History and Commentary from a Prairie Perspective

Herman Humpback was a happy whale. There were more of his kind. There were Hubert and Henry and Homer and Humperdinck swimming close by. He liked to surface to see the girl whales blowing. There was Helen and Helga and Hilda and Hermione and Hazel. They were all frolicking in the water that makes a clear, blue wedge from the Pacific Ocean into the Great Bear Basin.

He often saw the small creatures walking upright on two legs along the beach. He didn't know that they were the same kind of creatures in concrete canyons far away who were telling the world Herman and his friends had become so numerous they were no longer in danger of becoming extinct. He didn't know there were two-legged creatures in the concrete canyons who wanted to bring two big pipes carrying crude oil and condensate to the place called Kitimat. He didn't know the announcement that he had many more friends was cause for rejoicing. He didn't know it carried with it the unspoken message that, if he and some of his friends were smothered by crude oil from a fractured pipeline or a foundered oil tanker, it wouldn't matter because the spill could never kill all of his species. Those who died would, without their knowledge or consent, pay the price of progress.

Other animals knew nothing about what the creatures in the concrete canyons were planning. The bears thought they and their kind would always be able to come down to the water to fish. The caribou thought they would always be able to browse on the land. The mountain lions thought they would always eat hoary marmots and the marmots thought they would always eat mountain grasses. Animals avoid danger, if they can, but they can neither see nor understand the danger that is approaching.

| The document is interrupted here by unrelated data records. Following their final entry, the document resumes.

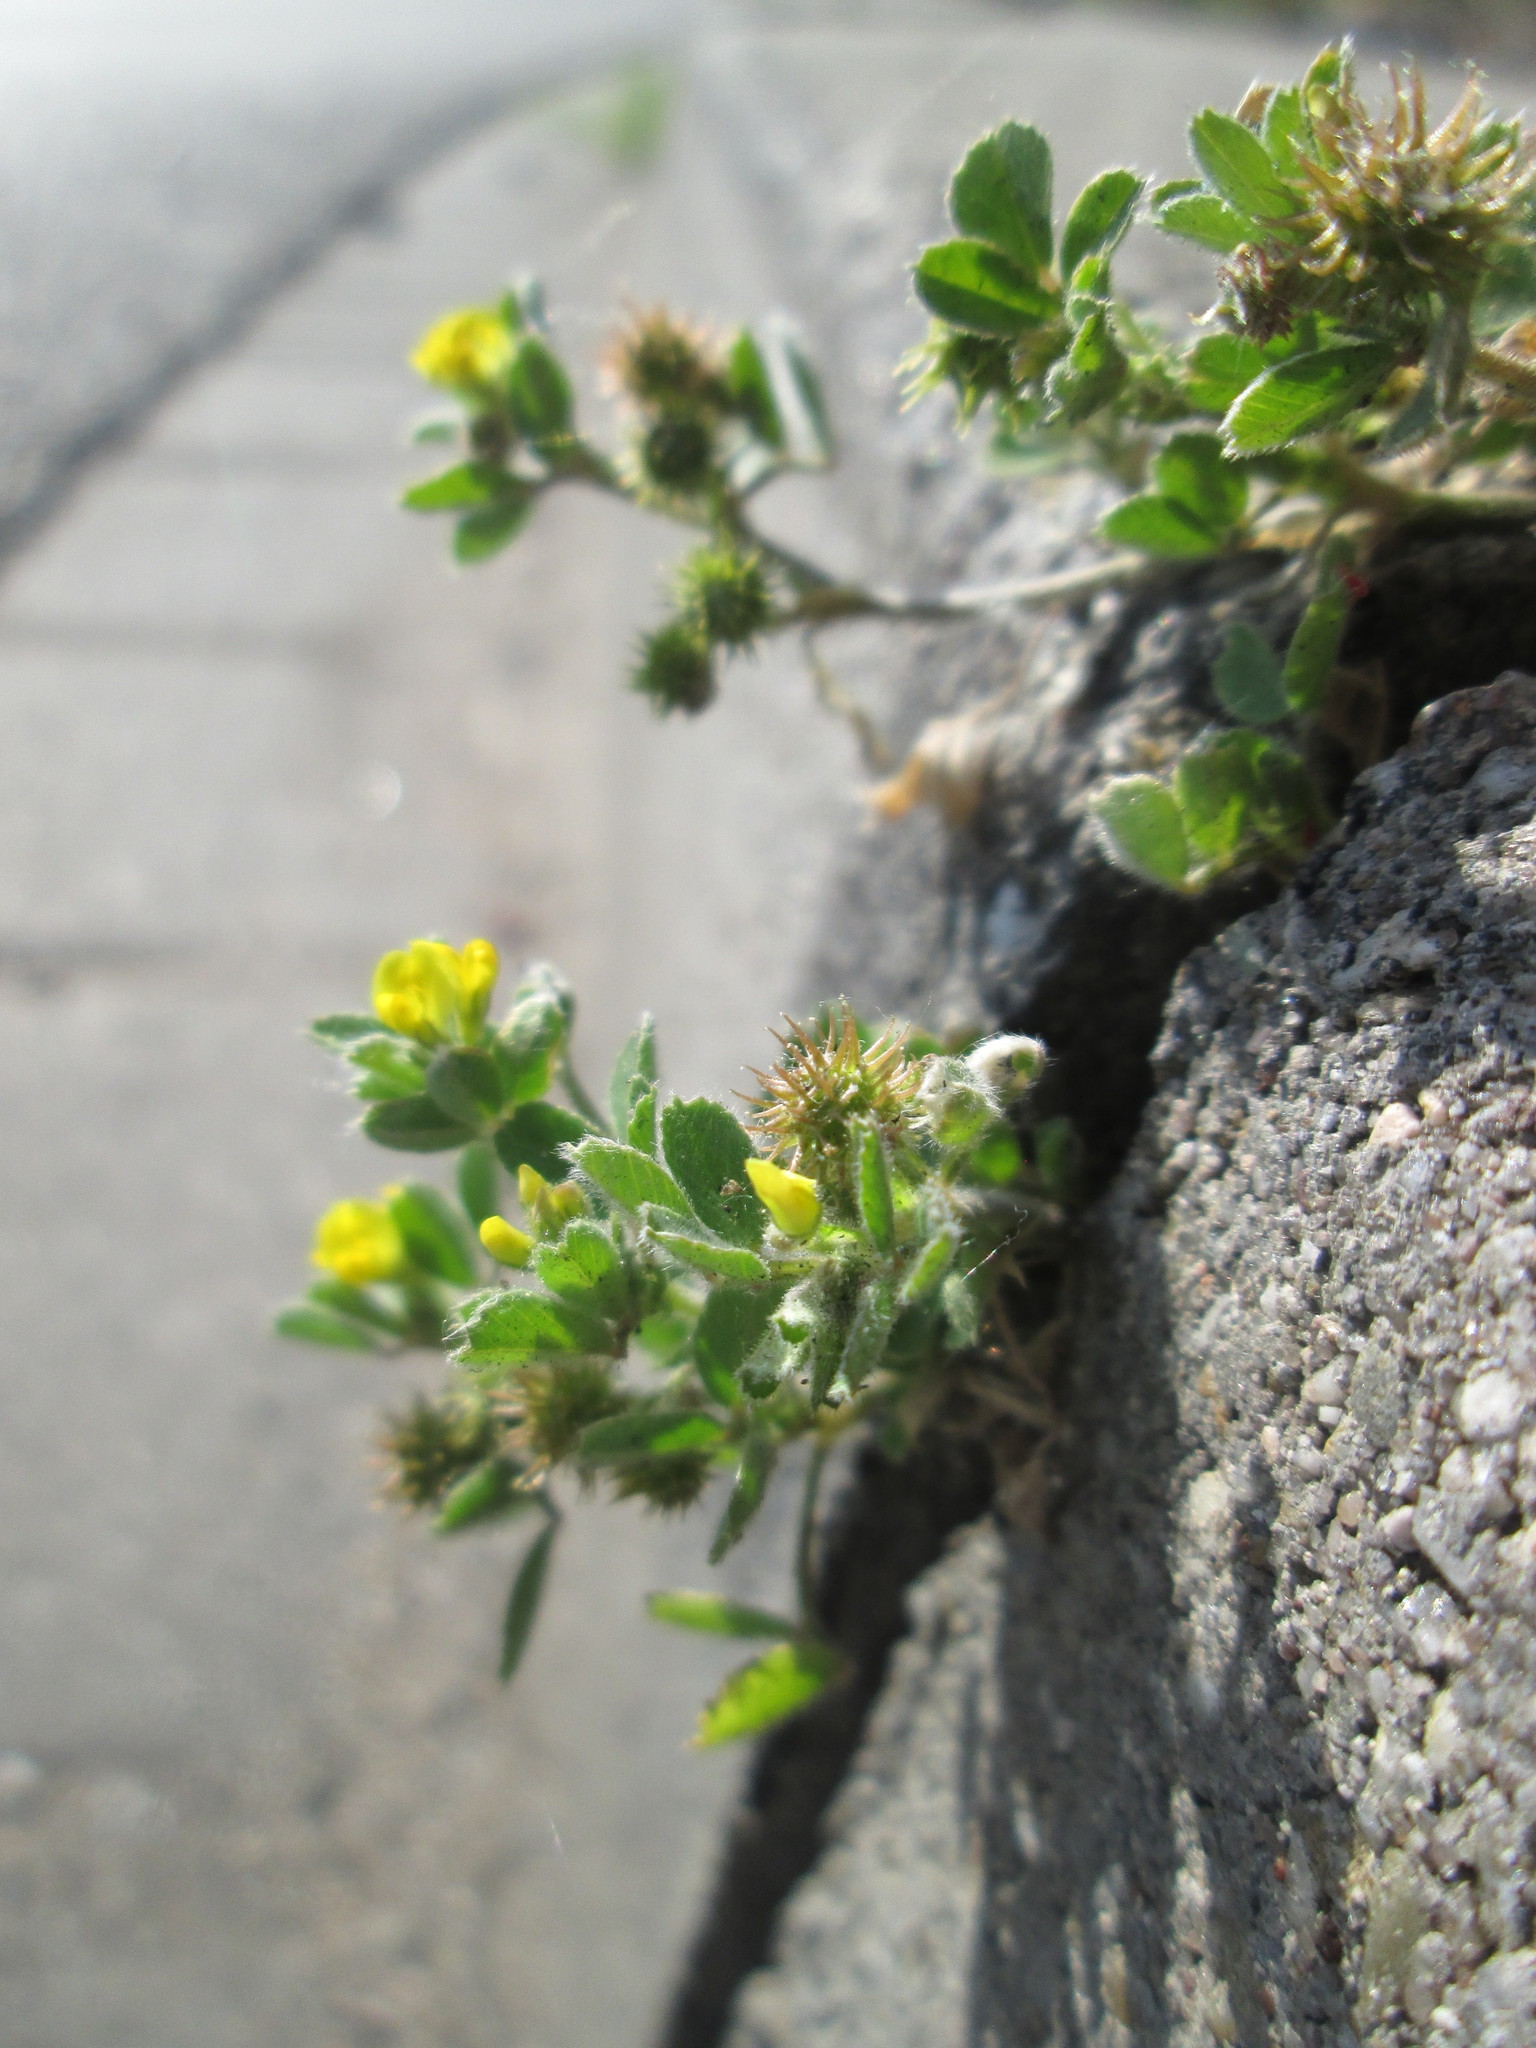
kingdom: Plantae
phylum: Tracheophyta
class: Magnoliopsida
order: Fabales
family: Fabaceae
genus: Medicago
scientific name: Medicago minima
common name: Little bur-clover
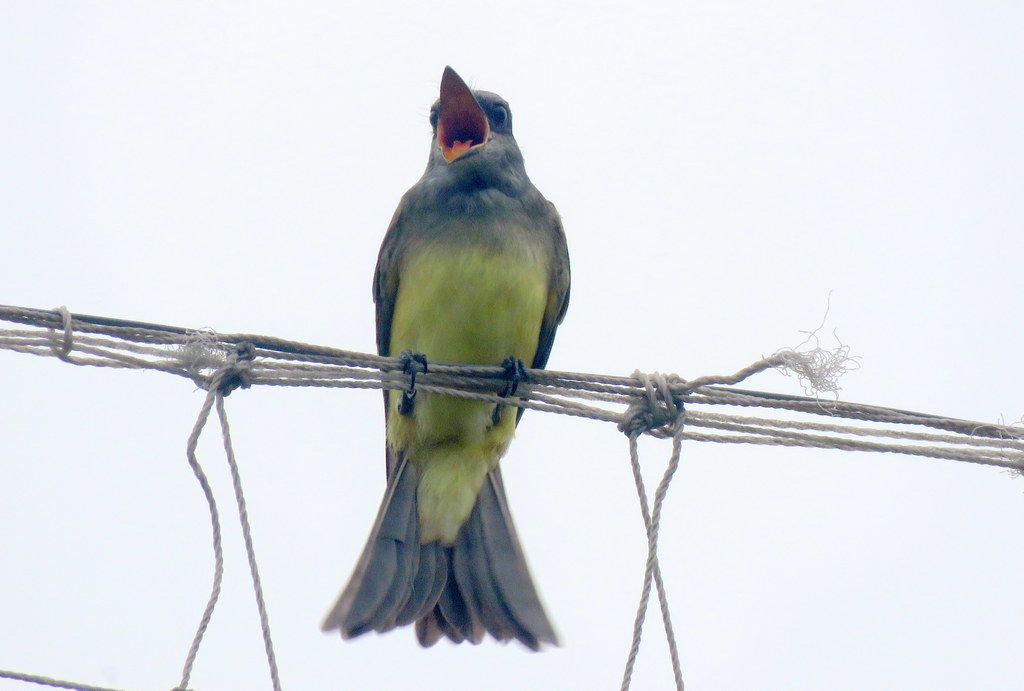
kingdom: Animalia
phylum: Chordata
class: Aves
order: Passeriformes
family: Tyrannidae
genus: Tyrannus
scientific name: Tyrannus melancholicus
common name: Tropical kingbird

The only ones who understand are the other two-legged land dwellers who are close at hand. These are the people who were here long before Europeans came to lay claim to the land called Canada. For centuries their necessities for living and for cultural belief and expression came from the sea and the river, the forests and the mountain meadows. The creatures in the concrete canyons take their necessities for living and cultural beliefs from endless progressions of electronic gimmicks and food in jars and cans and plastic bubbles. They think the First Nations people should follow their unhealthy example.

Long ago, the poet William Wordsworth said "little we see in nature that is ours." He was seeing with European eyes. People of the First Nations have a long tradition of seeing all of the natural world and of being a part of it. In British Columbia they have their own proposal for the export of refined, rather than crude, oil. Will the creatures in the concrete canyons listen to them? It seems unlikely. Canada has plummeted from a high place in the ranks of environmentally aware nations to a very low one. It could plummet even further.

When the first pipeline ruptures or the first tanker founders, I hope Herman Humpback and his friends are far along on their annual migration to Hawaii.